Required tasks |
a. In the procurement case excerpt, on what date did the Board file its cross-motion for summary judgment?
b. Pick up the procurement case excerpt after its final sentence and keep writing it.

** Opening Exercise passage block **

Correlatively, Asato's injunctive action requested that "all existing contracts in which HAR § 3-122-66 was used in violation of the ^minimum of three persons' requirement in HRS § 103D-304(g) be rescinded as being void ab initio." Asato also asked that "a preliminary injunction, and after hearing, a permanent injunction be entered enjoining and restraining [the Board] and all its agents, servants, and employees, and all others acting in concert with them, including but not limited to the administrator of the State Procurement Office, and all of his agents, servants[, ] and employees, and all chief procurement officers and their agents, servants and employees in the state and county governments from utilizing HAR § 3-122-66 in the procurement of professional services under HRS § 103D-304."
On January 10, 2012, Asato filed a motion for summary judgment. Asato again contended that "HAR § 3-122-66 conflicts with HRS § 103D-304(g) and should be struck down[.]" Again, Asato asked the court to "declare that HAR § 3-122-66 has never been valid and has always been ultra vires and is void ab initio, enjoin its current and future use and declare that every government contract issued under the invalid authority of HAR § 3-122-66 is void ab initio."
On March 30, 2012, the Board filed a cross-motion for summary judgment. The Board argued that HAR § 3-122-66 was authorized by HRS § 103D-102 (b) (4) (L),  and therefore "HAR § 3-122-66 is a valid rule." According to the Board, Asato did not have standing as a taxpayer because he did not demonstrate that he had suffered a pecuniary loss from the enactment of HAR § 3-122-66, and Asato did not have standing under HRS § 91-7 because "HRS § 91-7 limits relief to claims from ''interested persons' who can show an actual or threatened injury." (Citing Richard v. Metcalf, 82 Haw. 249, 253, 921 P.2d 169, 173 (1996).) Finally, the Board maintained that Asato could not challenge specific contracts awarded under HAR § 3-122-66 because "[c]hallenges to the award of procurement contracts are governed exclusively by the Procurement Code." (Citing HRS § 103D-704.)

** Closing Exercise passage block **
** Opening Information given block **

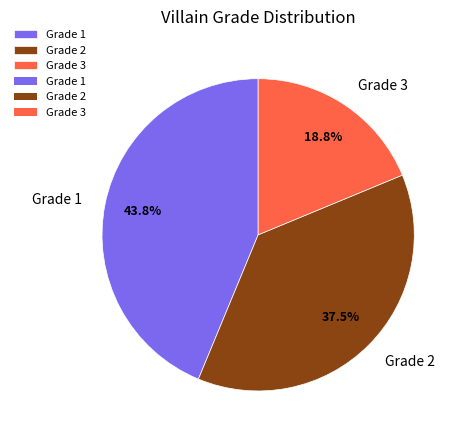

Is there any slice that represents more than half of the pie?

No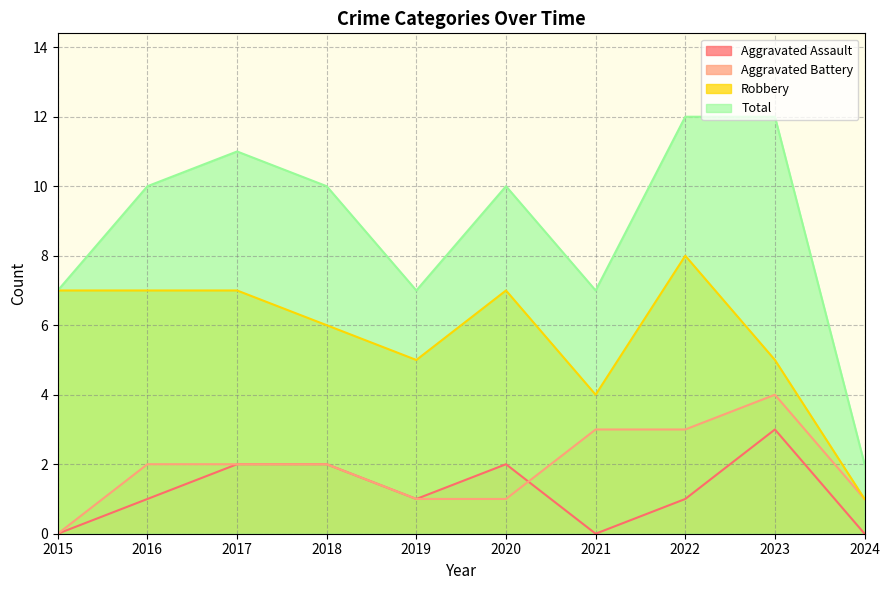

Which series has the largest total across all categories?

Total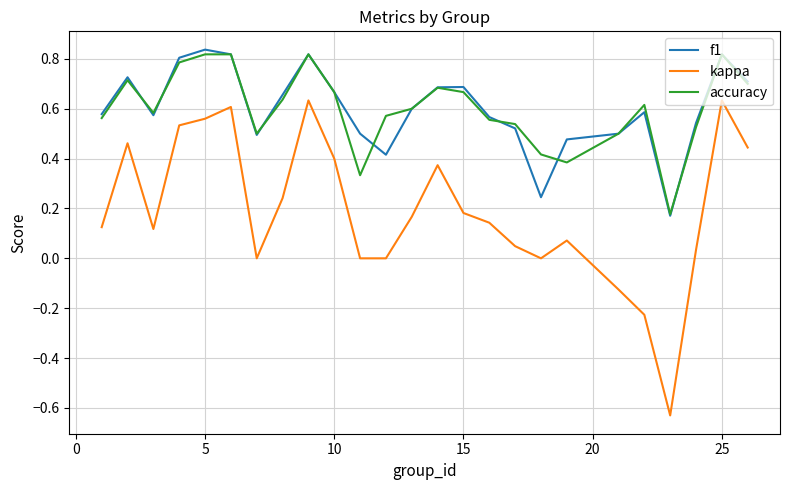

Count the number of data series in this chart.

3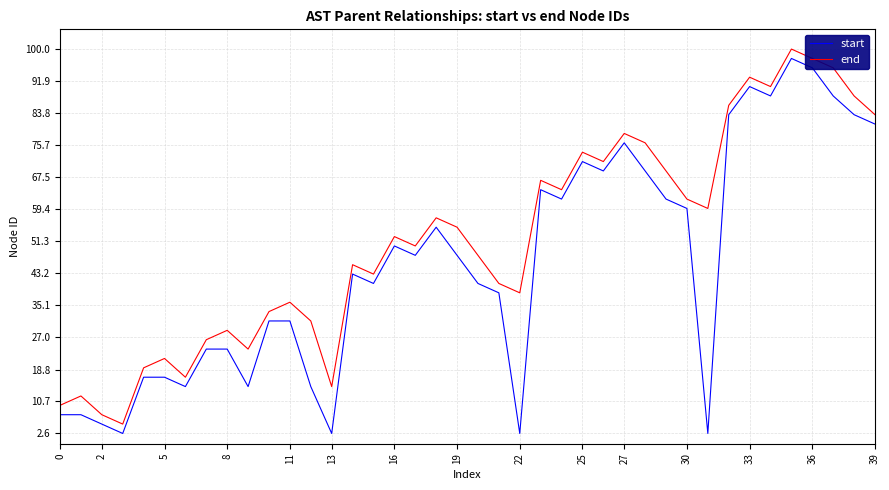

What is the difference between the maximum and minimum values in the start series?

95.0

** Closing Information given block **

Solved problems |
a. March 30, 2012

b.
On June 8, 2012, the circuit court of the first circuit (the court) issued an order granting Asato's motion for summary judgment. As to Asato's standing, the court concluded that Asato was an "interested person" under HRS § 91-7 because he "seeks to obtain a judicial declaration, " and "has brought an action against the agency in circuit court and is asking us to determine whether or not this rule is valid or invalid as it violates statutory provisions or exceeds statutory authority." The court also held that the "three-part test of injury in fact" set forth in Bush v. Watson, 81 Hawai'i 474, 918 P.3d 1130 (1996) "would have been met here."
The court explained that the first prong of the test was met because Asato demonstrated that the Board used HAR § 3-122-66 to "exempt certain procurements from requirements of HRS § 103D-304, where [Asato] assert[ed] that the administrative rule is inconsistent with the statute." The second prong was met "because the actual or threatened injury to [Asato], as a taxpayer, is directly traceable to [the Board's] actions, especially in concerning integrity of contracts using taxpayer funds." Finally, the third prong was met because "a favorable decision would require [the board] to follow the statutory mandates of HRS § 103D-304, and would result or render [sic] HAR § 3-122-66 invalid, which is the direct object of [Asato's] lawsuit."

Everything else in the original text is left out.